[Screenshot and code edit data]
◇ ◇ ◇ ◇ ◇

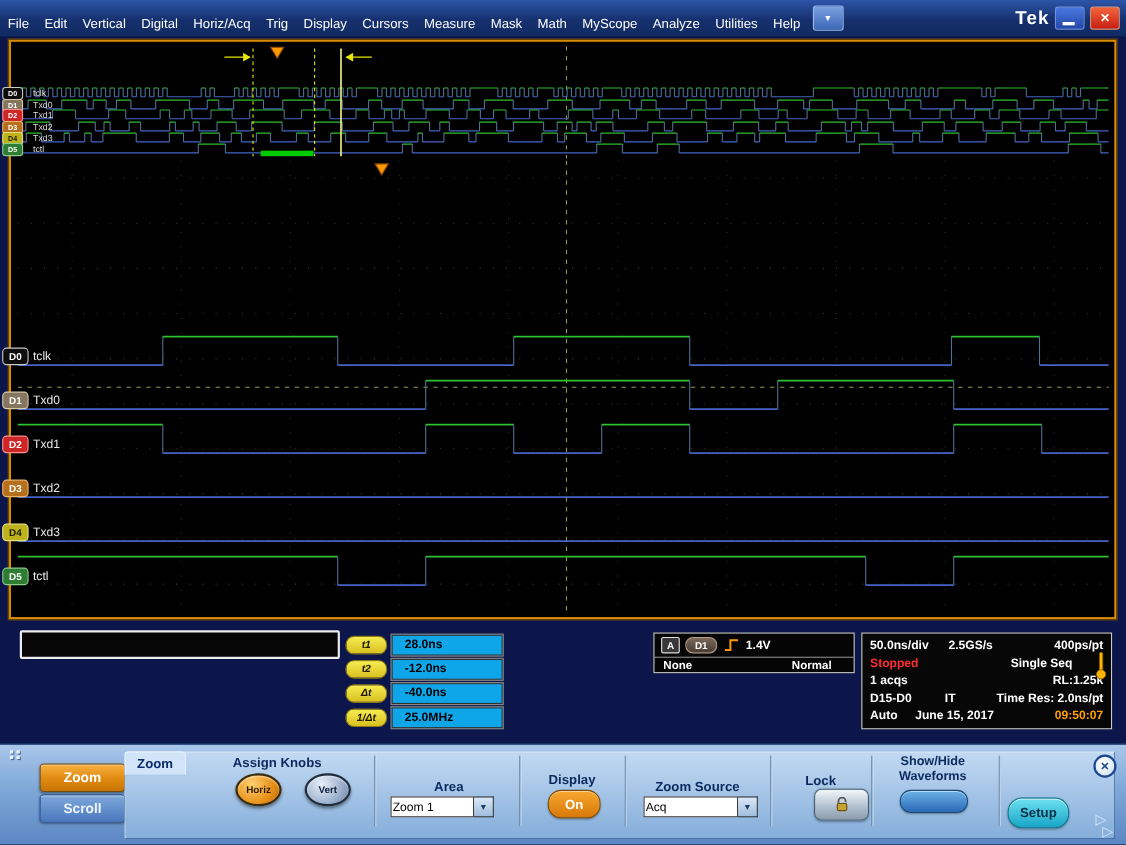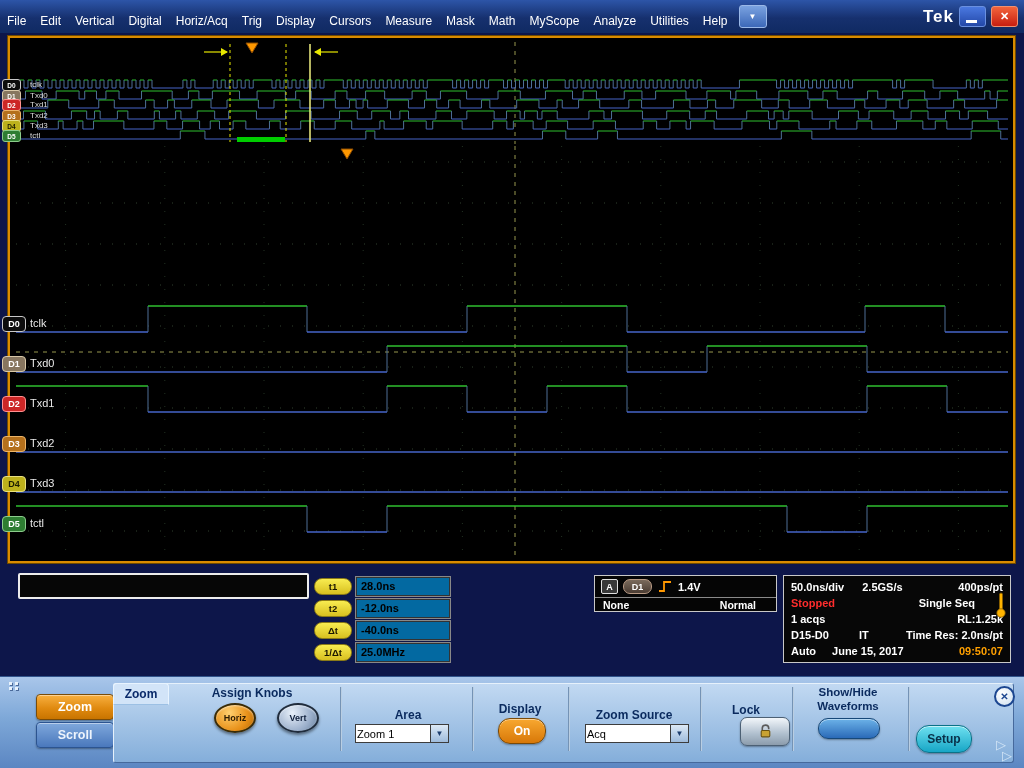--- a/index.html
+++ b/index.html
@@ -33,24 +33,24 @@
   .obadge{position:absolute;left:-8px;width:17px;height:10px;border-radius:3px;font-size:6.5px;
     font-weight:bold;display:flex;align-items:center;justify-content:center;z-index:3;}
 
   
   #readouts{position:absolute;left:0;top:563px;width:1024px;height:113px;}
   #txtbox{position:absolute;left:18px;top:10px;width:287px;height:22px;background:#060606;
     border:2px solid #ececec;border-radius:2px;}
   #cursorpanel{position:absolute;left:314px;top:14px;}
   .crow{display:flex;align-items:center;margin-bottom:3px;}
   .cbadge{width:36px;height:15px;border-radius:8px;background:linear-gradient(180deg,#f8ec50,#d8c020);
-    border:1px solid #8a7a18;color:#1a1600;font-size:9.5px;font-weight:bold;
+    border:1px solid #8a7a18;color:#1a1600;font-size:9.5px;font-weight:bold;font-style:italic;
     display:flex;align-items:center;justify-content:center;margin-right:4px;}
-  .cval{width:88px;height:17px;background:#0369a1;border:1px solid #333;outline:1px solid #888;
-    color:#000;font-size:11px;font-weight:bold;line-height:17px;padding-left:4px;}
+  .cval{width:88px;height:17px;background:#0ea5e9;border:1px solid #333;outline:1px solid #888;
+    color:#000;font-size:11px;font-weight:bold;line-height:17px;padding-left:11px;}
 
   #trigpanel{position:absolute;left:594px;top:12px;width:183px;height:37px;background:#050505;
     border:1px solid #c8c8c8;box-sizing:border-box;color:#fff;}
   .trow1{display:flex;align-items:center;gap:5px;padding:2px 6px;height:17px;}
   .abadge{width:15px;height:13px;background:#383838;border:1px solid #e0e0e0;border-radius:2px;
     font-size:9px;font-weight:bold;display:flex;align-items:center;justify-content:center;}
   .dpill{width:27px;height:13px;background:linear-gradient(180deg,#7a6a5c,#4a3c32);
     border:1px solid #b89a84;border-radius:7px;font-size:9px;font-weight:bold;
     display:flex;align-items:center;justify-content:center;}
   .tlevel{font-size:11px;font-weight:bold;}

◇ ◇ ◇ ◇ ◇

**What this task involves:**
Among the entries, copy every line containing the word "display".

**Answer to the problem:**
     font-weight:bold;display:flex;align-items:center;justify-content:center;z-index:3;}
   .crow{display:flex;align-items:center;margin-bottom:3px;}
     display:flex;align-items:center;justify-content:center;margin-right:4px;}
   .trow1{display:flex;align-items:center;gap:5px;padding:2px 6px;height:17px;}
     font-size:9px;font-weight:bold;display:flex;align-items:center;justify-content:center;}
     display:flex;align-items:center;justify-content:center;}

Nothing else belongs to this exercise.